* [Work order]
Answer from the forum thread on cleaning up HTML code below:
(a) What does dreamcatcher suggest that BlackDex look into or code himself?
(b) Which program do the people updating the site want to use, and in what format do they want to save their work?
(c) In BlackDex's cleaned-up example, what value is given to the lang attribute?

Forum Moderators: coopster

Message Too Old, No Replies

Cleaning up HTML code

And how to do it, attributes and value's etc..

         

BlackDex

10:22 am on Mar 5, 2005 (gmt 0)

10+ Year Member



Hello ppl,

Is there a way to tidy/clean-up html code, like adding " for atrribute values etc..?
So for instens:


<p class=MsoNormal><font size=3 face="Comic Sans MS"><span lang=NL
style='font-size:12.0pt;font-family:"Comic Sans MS"'>&nbsp;</span>

Wil be something like this:


<p class="MsoNormal"><font size="3" face="Comic Sans MS"><span lang="NL"
style="font-size:12.0pt;font-family: Comic Sans MS">&nbsp;</span>

This becouse i need to make it easy for the ppl who want to update the site, and make it harder for me :(.

Some other changes i can handle my self.. but this attribute thingy witht the value's is getting a bit over my head..

Any help would be nice.
Thx in advance.

dreamcatcher

11:20 am on Mar 5, 2005 (gmt 0)

WebmasterWorld Senior Member 10+ Year Member



If you want people to update the site, have you thought of looking into, or coding yourself a Content Management System (CMS)?

BlackDex

11:40 am on Mar 5, 2005 (gmt 0)

10+ Year Member



Well, we use a CMS atm..
But they don't know anything about HTML or whetever.
So they want to use WORD and save it as HTML (not my idea but owke).

This is possible, BUT, that HTML is so not standard, that i want to change some stuff of it.

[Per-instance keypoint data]
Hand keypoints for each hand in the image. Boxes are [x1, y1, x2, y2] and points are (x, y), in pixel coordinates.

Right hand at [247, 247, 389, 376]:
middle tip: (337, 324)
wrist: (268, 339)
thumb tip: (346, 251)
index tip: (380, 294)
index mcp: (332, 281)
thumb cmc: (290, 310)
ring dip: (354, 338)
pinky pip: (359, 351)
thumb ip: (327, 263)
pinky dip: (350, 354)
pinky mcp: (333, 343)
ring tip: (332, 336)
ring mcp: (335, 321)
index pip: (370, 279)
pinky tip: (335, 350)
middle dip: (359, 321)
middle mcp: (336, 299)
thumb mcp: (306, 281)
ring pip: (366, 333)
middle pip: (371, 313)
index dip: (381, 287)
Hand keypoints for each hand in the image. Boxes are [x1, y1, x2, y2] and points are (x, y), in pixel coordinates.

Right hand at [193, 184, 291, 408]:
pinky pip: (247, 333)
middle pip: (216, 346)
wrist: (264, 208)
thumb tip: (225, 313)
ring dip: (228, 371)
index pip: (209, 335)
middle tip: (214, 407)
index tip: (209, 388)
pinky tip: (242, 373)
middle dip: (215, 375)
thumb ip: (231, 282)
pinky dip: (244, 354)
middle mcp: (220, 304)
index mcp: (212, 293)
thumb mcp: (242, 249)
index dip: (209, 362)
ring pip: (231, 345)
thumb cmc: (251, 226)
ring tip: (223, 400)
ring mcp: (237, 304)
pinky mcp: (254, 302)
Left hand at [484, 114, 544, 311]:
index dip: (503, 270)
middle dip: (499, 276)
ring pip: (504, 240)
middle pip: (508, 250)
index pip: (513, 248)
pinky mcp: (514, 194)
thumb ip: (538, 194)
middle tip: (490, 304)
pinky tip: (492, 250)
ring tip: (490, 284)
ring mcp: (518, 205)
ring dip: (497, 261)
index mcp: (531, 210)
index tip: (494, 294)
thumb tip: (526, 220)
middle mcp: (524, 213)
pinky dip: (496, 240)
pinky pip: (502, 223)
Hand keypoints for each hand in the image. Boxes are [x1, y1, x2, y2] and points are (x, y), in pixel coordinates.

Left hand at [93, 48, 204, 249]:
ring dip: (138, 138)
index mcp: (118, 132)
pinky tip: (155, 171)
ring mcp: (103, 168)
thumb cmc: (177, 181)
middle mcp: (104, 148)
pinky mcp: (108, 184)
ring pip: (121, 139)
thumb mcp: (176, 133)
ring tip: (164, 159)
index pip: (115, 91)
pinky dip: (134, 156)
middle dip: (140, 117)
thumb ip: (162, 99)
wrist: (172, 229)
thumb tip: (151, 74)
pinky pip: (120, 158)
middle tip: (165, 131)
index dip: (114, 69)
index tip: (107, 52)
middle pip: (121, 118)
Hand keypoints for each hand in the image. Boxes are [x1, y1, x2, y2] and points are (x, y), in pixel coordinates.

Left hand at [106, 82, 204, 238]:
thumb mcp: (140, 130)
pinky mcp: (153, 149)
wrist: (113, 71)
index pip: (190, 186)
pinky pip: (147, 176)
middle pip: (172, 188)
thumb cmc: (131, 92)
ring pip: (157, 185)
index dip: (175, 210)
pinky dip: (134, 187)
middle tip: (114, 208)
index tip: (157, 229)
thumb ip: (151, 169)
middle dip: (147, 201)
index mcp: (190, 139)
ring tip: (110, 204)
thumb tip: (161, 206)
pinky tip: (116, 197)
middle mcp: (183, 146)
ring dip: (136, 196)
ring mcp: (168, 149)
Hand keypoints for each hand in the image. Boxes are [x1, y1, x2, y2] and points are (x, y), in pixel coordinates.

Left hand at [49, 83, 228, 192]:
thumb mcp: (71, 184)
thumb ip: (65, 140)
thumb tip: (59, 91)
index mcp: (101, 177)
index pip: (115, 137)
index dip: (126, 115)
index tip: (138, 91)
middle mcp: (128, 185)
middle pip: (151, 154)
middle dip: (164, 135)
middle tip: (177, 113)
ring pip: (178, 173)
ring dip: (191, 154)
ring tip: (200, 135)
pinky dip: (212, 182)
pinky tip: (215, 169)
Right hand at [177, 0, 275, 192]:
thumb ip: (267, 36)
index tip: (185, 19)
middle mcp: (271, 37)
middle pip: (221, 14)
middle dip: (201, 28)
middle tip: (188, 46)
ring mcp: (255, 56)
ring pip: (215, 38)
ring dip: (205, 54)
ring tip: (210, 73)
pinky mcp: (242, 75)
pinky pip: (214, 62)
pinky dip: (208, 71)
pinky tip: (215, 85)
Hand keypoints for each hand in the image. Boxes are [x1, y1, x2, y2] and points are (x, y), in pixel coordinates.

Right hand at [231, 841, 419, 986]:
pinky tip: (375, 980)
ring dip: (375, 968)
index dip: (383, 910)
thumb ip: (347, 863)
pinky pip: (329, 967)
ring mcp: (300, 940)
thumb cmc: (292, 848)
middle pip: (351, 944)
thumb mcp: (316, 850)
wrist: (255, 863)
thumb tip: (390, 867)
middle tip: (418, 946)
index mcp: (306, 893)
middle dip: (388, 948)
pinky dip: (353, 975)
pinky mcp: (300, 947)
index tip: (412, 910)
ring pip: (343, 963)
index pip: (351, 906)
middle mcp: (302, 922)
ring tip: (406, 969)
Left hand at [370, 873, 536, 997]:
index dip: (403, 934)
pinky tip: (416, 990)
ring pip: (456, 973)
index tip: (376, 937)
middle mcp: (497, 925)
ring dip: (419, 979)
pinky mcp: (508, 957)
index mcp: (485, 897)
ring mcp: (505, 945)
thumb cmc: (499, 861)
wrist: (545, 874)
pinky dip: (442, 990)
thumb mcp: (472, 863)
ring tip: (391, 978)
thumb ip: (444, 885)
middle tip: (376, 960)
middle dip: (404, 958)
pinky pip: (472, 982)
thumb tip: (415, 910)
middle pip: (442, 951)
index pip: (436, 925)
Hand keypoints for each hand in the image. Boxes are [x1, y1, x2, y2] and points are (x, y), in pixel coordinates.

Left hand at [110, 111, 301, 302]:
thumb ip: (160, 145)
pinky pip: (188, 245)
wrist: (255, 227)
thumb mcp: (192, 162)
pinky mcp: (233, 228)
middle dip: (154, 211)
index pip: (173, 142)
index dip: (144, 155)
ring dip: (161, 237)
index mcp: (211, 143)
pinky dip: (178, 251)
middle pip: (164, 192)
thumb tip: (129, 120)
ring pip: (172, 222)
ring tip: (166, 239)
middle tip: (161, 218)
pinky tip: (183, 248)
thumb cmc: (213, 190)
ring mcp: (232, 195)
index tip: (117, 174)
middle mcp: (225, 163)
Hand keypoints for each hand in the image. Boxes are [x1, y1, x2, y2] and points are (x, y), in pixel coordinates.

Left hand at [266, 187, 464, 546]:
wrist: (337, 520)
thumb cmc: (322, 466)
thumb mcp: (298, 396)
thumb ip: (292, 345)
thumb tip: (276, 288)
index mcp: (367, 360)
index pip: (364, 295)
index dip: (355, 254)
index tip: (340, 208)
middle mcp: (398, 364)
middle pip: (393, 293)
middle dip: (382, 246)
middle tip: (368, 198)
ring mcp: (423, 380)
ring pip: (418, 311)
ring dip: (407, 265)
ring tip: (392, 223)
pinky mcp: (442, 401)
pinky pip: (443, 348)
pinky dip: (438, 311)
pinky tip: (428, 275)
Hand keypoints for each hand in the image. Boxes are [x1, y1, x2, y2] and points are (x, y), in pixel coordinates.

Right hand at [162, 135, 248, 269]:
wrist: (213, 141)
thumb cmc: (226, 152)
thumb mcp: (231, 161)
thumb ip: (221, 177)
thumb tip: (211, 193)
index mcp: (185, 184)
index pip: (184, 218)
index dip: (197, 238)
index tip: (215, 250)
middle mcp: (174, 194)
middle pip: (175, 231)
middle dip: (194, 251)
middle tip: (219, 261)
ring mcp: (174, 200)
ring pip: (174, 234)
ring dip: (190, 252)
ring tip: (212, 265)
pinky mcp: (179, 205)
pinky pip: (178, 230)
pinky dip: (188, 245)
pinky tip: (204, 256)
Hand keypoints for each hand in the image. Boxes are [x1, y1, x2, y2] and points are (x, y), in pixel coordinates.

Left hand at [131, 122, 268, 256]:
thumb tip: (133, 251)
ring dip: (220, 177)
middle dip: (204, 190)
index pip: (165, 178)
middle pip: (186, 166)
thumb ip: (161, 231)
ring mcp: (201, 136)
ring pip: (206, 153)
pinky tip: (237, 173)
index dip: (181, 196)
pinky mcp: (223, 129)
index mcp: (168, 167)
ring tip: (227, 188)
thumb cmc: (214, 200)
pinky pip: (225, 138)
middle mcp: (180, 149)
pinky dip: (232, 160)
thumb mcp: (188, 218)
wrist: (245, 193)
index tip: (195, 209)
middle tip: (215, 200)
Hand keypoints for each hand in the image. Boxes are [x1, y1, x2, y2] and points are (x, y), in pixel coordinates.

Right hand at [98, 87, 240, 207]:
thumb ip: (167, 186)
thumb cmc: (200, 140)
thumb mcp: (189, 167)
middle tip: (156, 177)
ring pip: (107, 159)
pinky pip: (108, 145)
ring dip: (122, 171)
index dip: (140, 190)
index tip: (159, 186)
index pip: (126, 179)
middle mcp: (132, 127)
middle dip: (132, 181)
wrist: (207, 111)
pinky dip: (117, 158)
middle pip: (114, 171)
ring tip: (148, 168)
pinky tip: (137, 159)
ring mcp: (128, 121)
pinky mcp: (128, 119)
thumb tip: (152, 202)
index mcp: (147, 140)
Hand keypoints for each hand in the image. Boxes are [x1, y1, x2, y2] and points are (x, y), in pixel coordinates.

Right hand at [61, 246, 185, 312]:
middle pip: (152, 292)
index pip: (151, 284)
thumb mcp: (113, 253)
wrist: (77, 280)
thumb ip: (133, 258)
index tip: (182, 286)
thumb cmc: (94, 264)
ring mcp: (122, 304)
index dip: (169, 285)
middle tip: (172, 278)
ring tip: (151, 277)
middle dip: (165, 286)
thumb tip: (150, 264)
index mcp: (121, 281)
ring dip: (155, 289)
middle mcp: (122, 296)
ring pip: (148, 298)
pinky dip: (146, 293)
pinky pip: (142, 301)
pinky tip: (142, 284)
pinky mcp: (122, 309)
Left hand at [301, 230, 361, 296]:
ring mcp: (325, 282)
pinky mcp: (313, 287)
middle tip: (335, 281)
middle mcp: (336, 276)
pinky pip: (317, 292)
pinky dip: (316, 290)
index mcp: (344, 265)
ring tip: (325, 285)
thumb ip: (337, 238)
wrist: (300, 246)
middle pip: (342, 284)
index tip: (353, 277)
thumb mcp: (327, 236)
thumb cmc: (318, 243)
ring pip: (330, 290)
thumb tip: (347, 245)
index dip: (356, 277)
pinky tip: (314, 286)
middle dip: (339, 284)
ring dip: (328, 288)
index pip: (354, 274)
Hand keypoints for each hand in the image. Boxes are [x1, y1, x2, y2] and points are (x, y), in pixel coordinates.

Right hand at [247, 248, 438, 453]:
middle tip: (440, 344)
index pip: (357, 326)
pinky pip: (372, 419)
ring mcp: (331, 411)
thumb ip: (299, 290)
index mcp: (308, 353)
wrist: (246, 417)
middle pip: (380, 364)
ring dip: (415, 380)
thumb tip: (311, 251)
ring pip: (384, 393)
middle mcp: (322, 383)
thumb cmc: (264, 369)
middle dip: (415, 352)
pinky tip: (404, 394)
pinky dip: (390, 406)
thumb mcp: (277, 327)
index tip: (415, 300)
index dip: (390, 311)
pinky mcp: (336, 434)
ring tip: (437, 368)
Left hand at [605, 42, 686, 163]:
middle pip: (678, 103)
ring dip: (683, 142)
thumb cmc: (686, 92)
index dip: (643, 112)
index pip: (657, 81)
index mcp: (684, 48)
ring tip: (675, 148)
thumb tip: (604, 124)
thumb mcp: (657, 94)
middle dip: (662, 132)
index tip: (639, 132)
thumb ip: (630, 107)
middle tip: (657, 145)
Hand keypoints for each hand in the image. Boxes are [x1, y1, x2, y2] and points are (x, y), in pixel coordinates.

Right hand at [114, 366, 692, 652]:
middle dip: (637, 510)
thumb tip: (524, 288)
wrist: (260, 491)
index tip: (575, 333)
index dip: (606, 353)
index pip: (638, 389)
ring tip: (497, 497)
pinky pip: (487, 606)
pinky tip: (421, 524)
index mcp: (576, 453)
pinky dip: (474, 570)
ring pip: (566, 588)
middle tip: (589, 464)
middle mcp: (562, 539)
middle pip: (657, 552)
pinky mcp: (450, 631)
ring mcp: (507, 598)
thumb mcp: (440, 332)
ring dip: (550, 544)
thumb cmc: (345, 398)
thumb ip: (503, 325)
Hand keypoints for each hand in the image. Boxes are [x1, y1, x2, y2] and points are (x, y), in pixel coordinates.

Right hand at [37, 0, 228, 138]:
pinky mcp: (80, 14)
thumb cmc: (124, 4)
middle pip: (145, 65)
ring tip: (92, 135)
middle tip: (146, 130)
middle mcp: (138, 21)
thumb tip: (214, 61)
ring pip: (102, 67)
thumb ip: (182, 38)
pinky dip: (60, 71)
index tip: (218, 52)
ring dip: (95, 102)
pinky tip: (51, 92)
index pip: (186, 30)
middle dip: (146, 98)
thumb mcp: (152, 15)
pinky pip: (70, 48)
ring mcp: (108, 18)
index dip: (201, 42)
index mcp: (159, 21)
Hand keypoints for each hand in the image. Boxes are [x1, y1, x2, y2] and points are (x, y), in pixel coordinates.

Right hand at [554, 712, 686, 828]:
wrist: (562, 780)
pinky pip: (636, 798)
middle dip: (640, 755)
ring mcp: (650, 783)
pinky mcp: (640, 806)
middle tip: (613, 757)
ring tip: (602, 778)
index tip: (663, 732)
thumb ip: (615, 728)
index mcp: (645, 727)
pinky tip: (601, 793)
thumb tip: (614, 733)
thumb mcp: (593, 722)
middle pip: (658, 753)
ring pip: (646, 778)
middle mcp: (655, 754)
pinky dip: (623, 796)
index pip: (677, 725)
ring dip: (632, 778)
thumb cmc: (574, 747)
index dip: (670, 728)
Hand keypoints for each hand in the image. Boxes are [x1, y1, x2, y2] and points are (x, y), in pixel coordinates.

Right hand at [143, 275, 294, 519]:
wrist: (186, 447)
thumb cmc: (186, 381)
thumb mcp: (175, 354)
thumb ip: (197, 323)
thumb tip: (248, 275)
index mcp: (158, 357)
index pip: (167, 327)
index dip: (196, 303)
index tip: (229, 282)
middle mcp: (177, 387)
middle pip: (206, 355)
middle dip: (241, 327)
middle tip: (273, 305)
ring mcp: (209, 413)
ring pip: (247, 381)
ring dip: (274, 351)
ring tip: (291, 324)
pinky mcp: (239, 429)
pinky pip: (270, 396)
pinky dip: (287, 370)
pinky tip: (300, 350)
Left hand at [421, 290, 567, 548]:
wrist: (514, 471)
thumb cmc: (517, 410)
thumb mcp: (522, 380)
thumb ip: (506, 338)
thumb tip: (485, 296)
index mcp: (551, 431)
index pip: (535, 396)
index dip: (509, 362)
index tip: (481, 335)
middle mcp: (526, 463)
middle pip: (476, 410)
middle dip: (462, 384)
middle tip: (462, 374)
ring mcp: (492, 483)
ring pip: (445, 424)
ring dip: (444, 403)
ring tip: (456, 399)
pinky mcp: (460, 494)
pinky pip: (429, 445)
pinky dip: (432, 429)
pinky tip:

* [Output for this task]
(a) A Content Management System (CMS).
(b) Word, saving it as HTML.
(c) "NL"